SELECTED PASSAGE —
The Jilting of Granny Weatherall Themes
The three main themes in “The Jilting of Granny Weatherall” are betrayal, God and religion, and death and the cycle of life.
- Betrayal: Granny was betrayed by her fiance, George, when he left her at the altar sixty years ago, and she feels similarly betrayed by her daughter Hapsy.
- God and religion: Many readers have suggested that the ultimate betrayal of Granny involves God and that the story is a portrait of a woman facing a devastating spiritual crisis.
- Death and the cycle of life: As she struggles against death, Granny Weatherall reflects on her experiences as a mother and grandmother.
Themes
A portrait of an eighty-year-old woman on her deathbed, ''The Jilting of Granny Weatherall'' is an exploration of the human mind as it struggles to come to terms with loss and mortality. Porter offers no clear resolution to these fundamental issues, but instead interweaves themes of betrayal, religion, death, and memory in a moving and poetic character study.
Betrayal The titles of both the story and the anthology (Flowering Judas) in which it first appeared suggest the idea of betrayal, a central theme underlying many of Porter's stories. Judas was the disciple who betrayed Christ with a kiss. At the heart of "The Jilting of Granny Weatherall" are Granny's memories of her betrayal by George, the fiance who abandoned her at the altar some sixty years earlier. This is just one of a series of betrayals experienced by Granny, who also feels "jilted" by her daughter Hapsy for whom she calls out in vain several times in the story.

HOW TO COMPLETE THIS TASK — Restate the stretch of the themes guide from "- God and religion: Many" through "devastating spiritual crisis.", substituting "profound" for "devastating". These rows have no connection to the themes guide.

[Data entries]
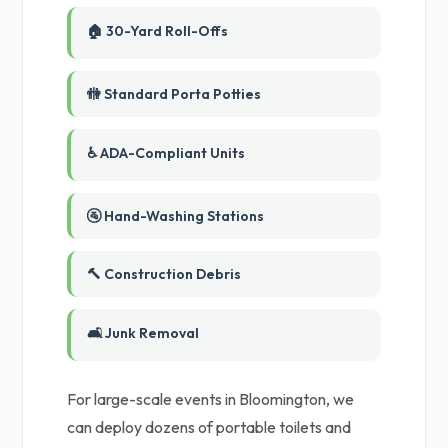
🏠 30-Yard Roll-Offs
🚻 Standard Porta Potties
♿ ADA-Compliant Units
🚰 Hand-Washing Stations
🔨 Construction Debris
🛋️ Junk Removal
For large-scale events in Bloomington, we
can deploy dozens of portable toilets and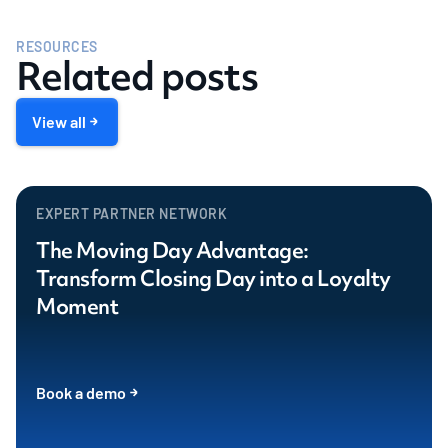
RESOURCES
Related posts
View all
EXPERT PARTNER NETWORK
The Moving Day Advantage:
Transform Closing Day into a Loyalty
Moment
Book a demo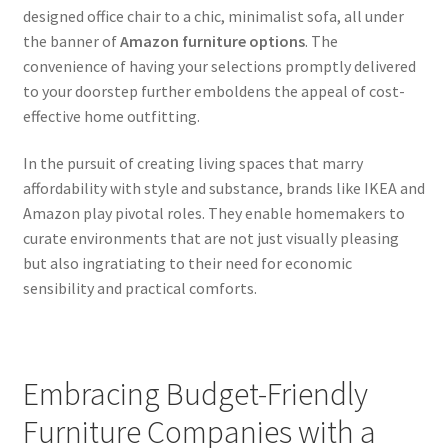
designed office chair to a chic, minimalist sofa, all under
the banner of
Amazon furniture options
. The
convenience of having your selections promptly delivered
to your doorstep further emboldens the appeal of cost-
effective home outfitting.
In the pursuit of creating living spaces that marry
affordability with style and substance, brands like IKEA and
Amazon play pivotal roles. They enable homemakers to
curate environments that are not just visually pleasing
but also ingratiating to their need for economic
sensibility and practical comforts.
Embracing Budget-Friendly
Furniture Companies with a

SOLVED PROBLEM —
- God and religion: Many readers have suggested that the ultimate betrayal of Granny involves God and that the story is a portrait of a woman facing a profound spiritual crisis.